DOI: 10.17678/beuscitech.1920012 ISSN: 2146-7706

Transformer-Based Otitis Media Classification: A Comparative Study of ViT, DeiT, and PVT Architectures in Otoscopic Image Analysis

Sedat Örenç
Otitis media (OM) is one of the most prevalent middle ear diseases globally. It represents a major clinical and public health burden. It imposes significant health and socio-economic challenges, particularly among pediatric populations. Conventional diagnostic tools, such as otoscopy and tympanometry, are constrained by inherent subjectivity and operator dependency. Furthermore, they suffer from low specificity. This underscores the critical need for reliable, scalable, and automated diagnostic solutions. Recent advances in deep learning have improved image-based diagnosis; however, traditional Convolutional Neural Networks (CNNs) remain constrained by their inability to capture long-range dependencies essential for distinguishing subtle tympanic membrane pathologies. To address these limitations, this study systematically benchmarks three transformer-based architectures: Vision Transformer (ViT), Data-Efficient Image Transformer (DeiT), and Pyramid Vision Transformer (PvT). The objective is to automate the classification of otoscopic images. Classification targets include Acute Otitis Media (AOM), Chronic Otitis Media (COM), and normal cases. A balanced dataset of 1,800 images was curated and augmented.

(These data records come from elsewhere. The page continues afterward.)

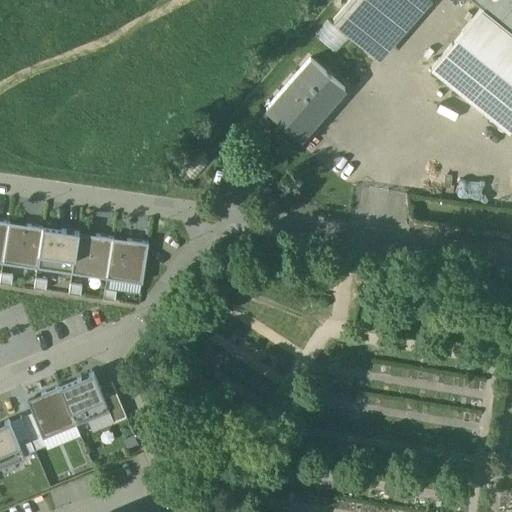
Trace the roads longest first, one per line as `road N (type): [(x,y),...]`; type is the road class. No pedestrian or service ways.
road 1 (residential): [(511,267),(214,219)]
road 2 (residential): [(0,388),(108,344),(138,321),(214,219)]
road 3 (residential): [(214,219),(0,186)]
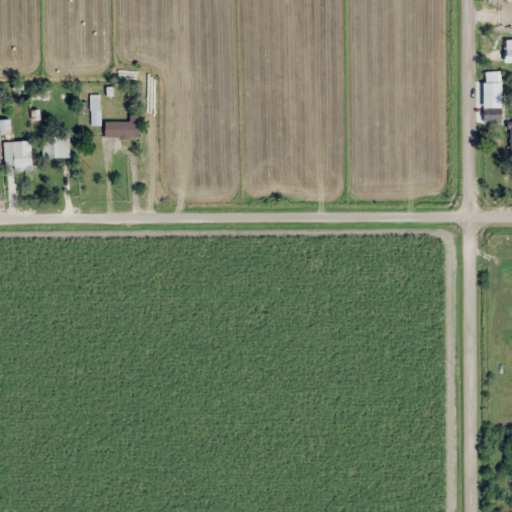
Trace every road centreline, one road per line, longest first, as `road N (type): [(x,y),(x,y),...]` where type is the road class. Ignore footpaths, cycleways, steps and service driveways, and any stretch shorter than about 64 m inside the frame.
road 1 (residential): [(472,511),(468,0)]
road 2 (residential): [(0,214),(470,211)]
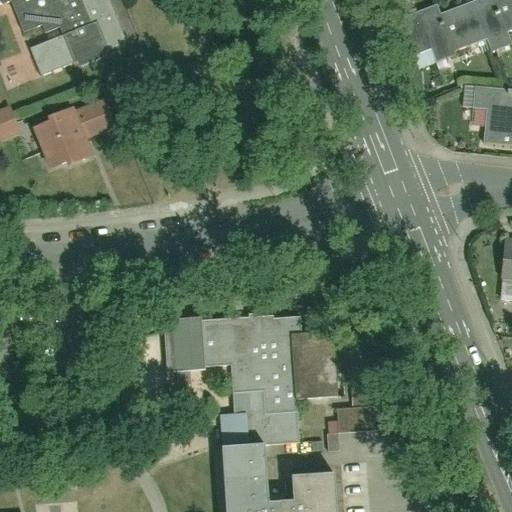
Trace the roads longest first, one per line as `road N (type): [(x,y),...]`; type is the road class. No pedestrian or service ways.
road 1 (residential): [(401,197),(231,232),(0,253)]
road 2 (tertiary): [(401,197),(511,486)]
road 3 (tertiary): [(317,0),(401,197)]
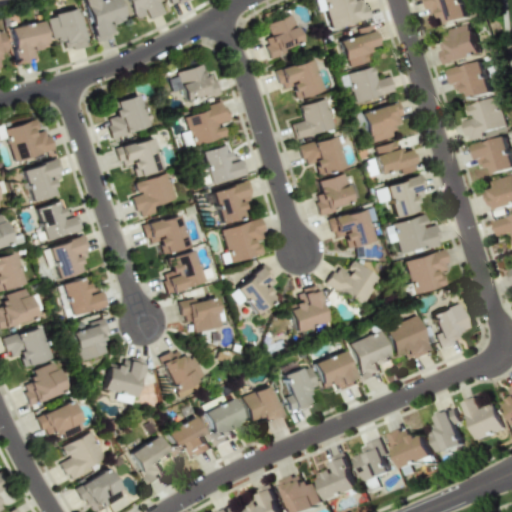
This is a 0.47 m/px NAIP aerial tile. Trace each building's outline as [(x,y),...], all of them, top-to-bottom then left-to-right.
[(79,0),(93,41),(113,35),(110,24),(122,20),(115,0),(79,0)] [(162,12),(156,0),(124,0),(131,15),(141,11),(145,19),(162,12)] [(370,17),(365,0),(315,0),(318,12),(325,9),(330,28),(370,17)] [(424,0),(427,8),(436,6),(441,25),(469,18),(464,0),(424,0)] [(64,51),(84,45),(73,7),(42,15),(50,44),(61,41),(64,51)] [(290,14),(264,22),(268,34),(260,36),(267,57),(300,46),(290,14)] [(14,65),(37,60),(34,49),(45,46),(39,19),(6,27),(14,65)] [(438,44),(444,64),(481,53),(472,22),(445,30),(448,41),(438,44)] [(343,67),(362,62),(359,52),(376,47),(370,24),(334,35),(343,67)] [(319,90),(308,57),(271,70),(279,92),(290,89),(293,99),(319,90)] [(493,94),(483,60),(446,70),(452,93),(463,90),(466,101),(493,94)] [(217,93),(211,71),(201,74),(198,64),(167,73),(173,94),(182,91),(185,102),(217,93)] [(387,72),(375,74),(373,65),(344,72),(351,102),(391,92),(387,72)] [(108,101),(111,114),(102,116),(107,137),(144,128),(135,94),(108,101)] [(508,127),(498,95),(466,105),(469,116),(460,119),(466,140),(508,127)] [(294,105),(297,117),(287,119),(292,139),(332,129),(324,97),(294,105)] [(191,146),(222,137),(219,125),(227,123),(220,100),(181,112),(191,146)] [(400,122),(396,101),(358,110),(365,142),(394,136),(391,124),(400,122)] [(0,126),(0,142),(6,140),(12,161),(51,151),(45,128),(34,131),(31,118),(0,126)] [(341,168),(332,134),(295,145),(301,166),(311,163),(314,175),(341,168)] [(511,169),(511,152),(507,134),(469,145),(476,168),(487,165),(490,175),(511,169)] [(159,169),(148,135),(111,147),(116,162),(126,159),(132,178),(159,169)] [(398,149),(396,140),(369,147),(372,158),(362,161),(367,179),(415,167),(410,146),(398,149)] [(192,151),(201,185),(244,173),(239,156),(228,159),(224,143),(192,151)] [(18,169),(28,201),(55,193),(52,182),(61,179),(54,157),(18,169)] [(135,192),(127,194),(134,216),(174,204),(164,172),(132,181),(135,192)] [(319,191),(310,193),(316,215),(351,205),(342,173),(316,180),(319,191)] [(418,210),(413,192),(422,189),(417,174),(370,188),(373,199),(384,196),(390,218),(418,210)] [(511,175),(482,184),(490,213),(511,206),(511,175)] [(207,189),(217,224),(245,216),(240,197),(249,194),(244,179),(207,189)] [(78,229),(74,215),(63,218),(58,200),(29,207),(38,240),(78,229)] [(373,220),(369,205),(325,217),(331,239),(341,237),(345,248),(371,241),(366,222),(373,220)] [(0,246),(20,241),(18,232),(7,235),(0,213),(0,246)] [(160,253),(184,245),(175,213),(138,224),(145,246),(157,242),(160,253)] [(511,248),(511,247),(511,214),(492,221),(498,239),(508,236),(511,248)] [(439,244),(434,222),(423,225),(420,215),(382,224),(387,245),(397,243),(400,254),(439,244)] [(258,254),(254,240),(263,238),(258,217),(215,229),(225,263),(258,254)] [(77,259),(87,256),(81,234),(40,247),(50,280),(81,271),(77,259)] [(166,293),(209,277),(205,267),(196,271),(188,249),(164,258),(168,268),(158,272),(166,293)] [(448,271),(442,249),(400,260),(406,285),(397,287),(399,297),(442,286),(438,273),(448,271)] [(0,288),(20,282),(11,250),(0,253),(0,288)] [(321,284),(358,308),(378,277),(350,260),(344,269),(335,263),(321,284)] [(275,297),(264,284),(272,277),(261,263),(224,292),(236,307),(243,301),(254,314),(275,297)] [(104,306),(100,291),(89,294),(84,276),(53,284),(62,317),(104,306)] [(0,328),(34,317),(23,286),(0,293),(0,328)] [(292,295),(295,306),(285,309),(291,331),(324,321),(315,289),(292,295)] [(179,324),(189,322),(190,331),(221,325),(214,293),(174,301),(179,324)] [(465,326),(456,302),(424,315),(437,349),(459,340),(455,329),(465,326)] [(429,353),(413,313),(380,326),(392,357),(405,352),(409,361),(429,353)] [(107,339),(101,317),(66,328),(76,360),(102,352),(99,341),(107,339)] [(0,336),(0,340),(6,359),(17,356),(20,366),(47,358),(38,325),(0,336)] [(389,359),(378,328),(344,340),(359,382),(383,374),(379,363),(389,359)] [(200,379),(188,351),(177,355),(174,348),(155,355),(170,392),(200,379)] [(308,361),(318,388),(330,383),(333,393),(355,385),(341,349),(308,361)] [(104,365),(99,387),(109,389),(107,398),(131,404),(140,363),(118,358),(115,367),(104,365)] [(25,404),(62,392),(52,362),(39,366),(25,370),(29,382),(19,385),(25,404)] [(309,404),(305,392),(313,389),(305,364),(274,374),(286,411),(309,404)] [(281,416),(268,381),(235,393),(246,420),(257,415),(260,424),(281,416)] [(511,419),(511,384),(507,387),(511,395),(511,397),(502,404),(511,419)] [(214,446),(234,437),(229,427),(240,422),(227,393),(196,407),(214,446)] [(459,403),(476,440),(500,429),(488,401),(480,405),(475,395),(459,403)] [(55,440),(81,427),(67,399),(32,416),(41,436),(51,431),(55,440)] [(432,416),(437,429),(429,432),(437,454),(467,442),(454,408),(432,416)] [(161,430),(173,456),(188,449),(192,457),(208,450),(193,416),(161,430)] [(386,433),(401,474),(434,462),(423,430),(411,435),(407,425),(386,433)] [(65,480),(104,463),(89,431),(58,444),(63,456),(55,459),(65,480)] [(126,451),(145,485),(165,474),(159,463),(168,458),(155,435),(126,451)] [(378,475),(392,470),(380,439),(361,446),(364,454),(354,458),(367,492),(382,486),(378,475)] [(327,473),(318,477),(327,501),(358,490),(346,457),(324,465),(327,473)] [(82,505),(91,500),(97,509),(121,495),(105,467),(71,487),(82,505)] [(278,481),(290,511),(305,511),(323,505),(312,478),(302,482),(298,473),(278,481)] [(252,498),(255,505),(244,510),(244,511),(282,511),(272,489),(252,498)]
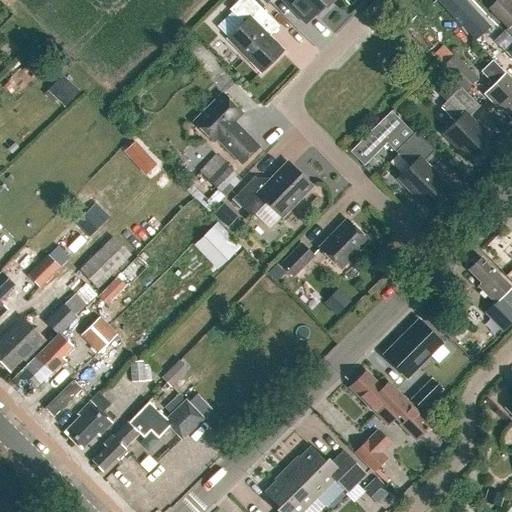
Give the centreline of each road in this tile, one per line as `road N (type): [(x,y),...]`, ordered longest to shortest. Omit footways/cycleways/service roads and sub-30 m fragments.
road 1 (tertiary): [(187,511),(439,261)]
road 2 (residential): [(439,261),(282,105),(369,12)]
road 3 (residential): [(409,511),(449,471),(464,444),(472,390),(511,345)]
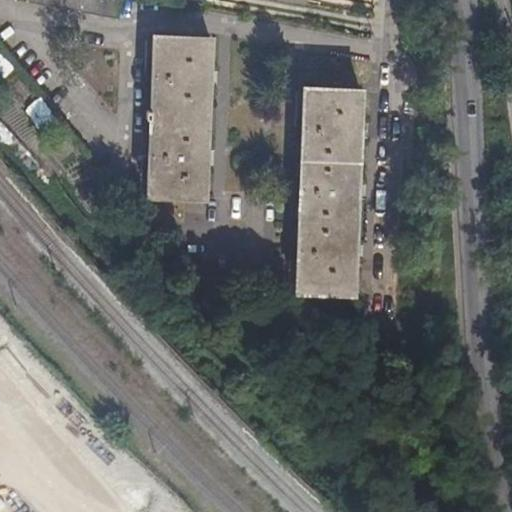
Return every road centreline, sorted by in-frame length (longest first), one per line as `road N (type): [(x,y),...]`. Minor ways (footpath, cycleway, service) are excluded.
road 1 (track): [(384,497),(207,319),(0,76)]
road 2 (tertiary): [(462,0),(490,409),(511,499)]
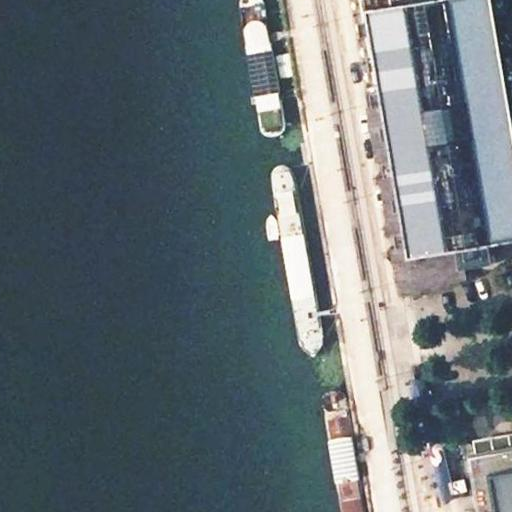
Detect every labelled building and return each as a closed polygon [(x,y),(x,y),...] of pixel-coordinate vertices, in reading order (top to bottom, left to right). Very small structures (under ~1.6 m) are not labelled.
[(241,0),(241,5),(260,130),(270,138),(282,136),(287,124),(266,2),(265,0),(241,0)] [(395,5),(394,0),(363,0),(378,81),(387,80),(376,8),(395,5)] [(511,239),(511,63),(509,48),(502,49),(499,34),(507,33),(501,0),(423,0),(395,5),(376,8),(387,80),(389,88),(399,86),(401,101),(392,103),(401,158),(411,157),(413,171),(403,173),(413,229),(415,228),(418,243),(415,243),(418,255),(464,247),(463,239),(493,234),(494,242),(511,239)] [(280,170),(273,178),(305,357),(316,361),(323,361),(326,350),(296,178),(288,170),(280,170)] [(331,392),(324,400),(344,511),(367,511),(348,399),(340,391),(331,392)] [(511,511),(511,447),(477,453),(486,511),(511,511)]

This ensured a fair evaluation under standardized training conditions. The experimental results demonstrate that ViT performs well for AOM, achieving an accuracy and F1-score of 0.98. However, its performance declines for chronic and normal cases. In contrast, DeiT produces the most consistent results across all categories, achieving near-perfect accuracy of 1.00 for acute OM cases and 0.96 for chronic and normal cases. PvT also demonstrates strong performance, achieving an accuracy of 1.00 for OM and 0.99 for normal. These findings demonstrate the superior robustness and clinical potential of DeiT and PvT compared to ViT, suggesting their suitability for real-world applications. Beyond delivering a reproducible benchmarking framework, this work contributes toward bridging the gap between algorithmic innovation and clinical translation. This provides a way of achieving reliable, interpretable and scalable AI-assisted diagnosis of otitis media.